A well-known icon of evolution is the blind fish that lives in numerous caves in Mexico. At some time in the past, sighted fish living in the sunlit waters of Mexico entered lightless caves and, over time, lost the ability to see. To evolutionary biologists, this is proof that the individual fishes that entered these caves adapted to their environment and evolved into an entirely new species.
However, as more and more evidence is discovered regarding the incredible variability of the genetic code of all living beings, it is becoming clearer that every species possesses the ability to adapt to its environment by turning on or off certain genes and changing its inherent nature, sometimes even radically. Moreover, if the species’ environment changes back to what it had originally been, that same gene (or gene sequence) can be just as readily switched off, and the original form of the creature will reappear.
Examples of the genetic on/off switch have been witnessed in bacteria since the 1970s. When bacteria undergo high levels of stress from their environment, they automatically undertake what is called the SOS response. As the April 2006 issue of Scientific American reported:
When bacteria are under extreme stress, they try various means of fixing the damage as an initial step. They then SWITCH ON GENES whose protein products precipitate a spate of mutations that occur 10,000 times as fast as those arising during normal cell replication. In essence, the cells undergo a quick identity change (Stix 2006: 82 [emphasis added]).
For example, when the well-known bacterium E. coli is subjected to severe damage from the antibiotic ciprofloxacin (known as cipro), it sends out a genetic SOS. This instant mutation prevents cipro from binding to its target, a protein in E. coli known as gyrase; if E. coli did not engage this on/off switch, it would die (Ibid.).
Studies have shown that this response works in higher animals as well. The Mexican cave fish is a remarkable example. According to the journal Science News, “Fish and other creatures lose their sight after generations living in caves. Yet working vision genes from one parent can partly make up for defunct versions from the other parent, at least in young fish, reports Richard Borowsky of New York University” (Milius 2008: 21).
Although there are many species of blind cave fish around the world, the Mexican tetra is the favorite of biologists, because different forms of it will breed in captivity, and it has a sighted version that lives in open waters.

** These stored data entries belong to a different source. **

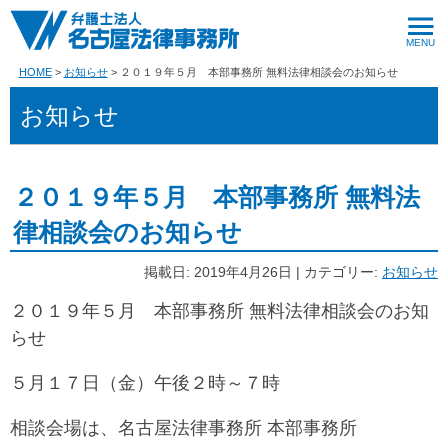
HOME
お知らせ
２０１９年５月 本部事務所 無料法律相談会のお知らせ
お知らせ
２０１９年５月 本部事務所 無料法
律相談会のお知らせ
掲載日: 2019年4月26日 | カテゴリー:
お知らせ
２０１９年５月 本部事務所 無料法律相談会のお知
らせ
５月１７日（金）午後２時～７時
相談会場は、名古屋法律事務所 本部事務所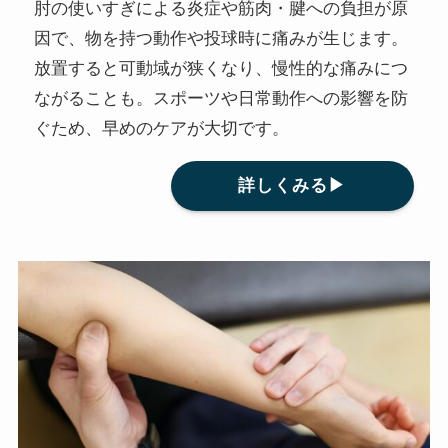
肘の使いすぎによる炎症や筋肉・腱への負担が原
因で、物を持つ動作や投球時に痛みが生じます。
放置すると可動域が狭くなり、慢性的な痛みにつ
ながることも。スポーツや日常動作への影響を防
ぐため、早めのケアが大切です。
詳しくみる▶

Borowsky mixed and matched wild, blind tetras from 29 different Mexican caves; he then tested vision in the pure strains as well as in hybridized cross-breeds. When the fry (baby fish) were just over a week old, he performed a vision study on them and found that 39% of them could see (Ibid.).
Interestingly, the cave hybrids usually went blind as they grew up, but when Borowsky crossed blind cave tetras with sighted tetras from sunlit waters, “some of the offspring did retain vision into adulthood,” according to Science News (Ibid.).
More studies need to be performed, of course. Nevertheless, Prof. Borowsky’s findings are extremely fascinating and just as telling. The blind cave fish did not evolve into a new, separate species, as has always been assumed. Rather, their genetic programming allowed them to change their physical characteristics to fit their surroundings, but these changes were not permanent. Blind or sighted, the tetra is still the tetra.
Milius, S. 2008. “Seeing Again.” Science News 173, no. 2.
Stix, G. 2006. “An Antibiotic Resistance Fighter.” Scientific American 294, no. 4.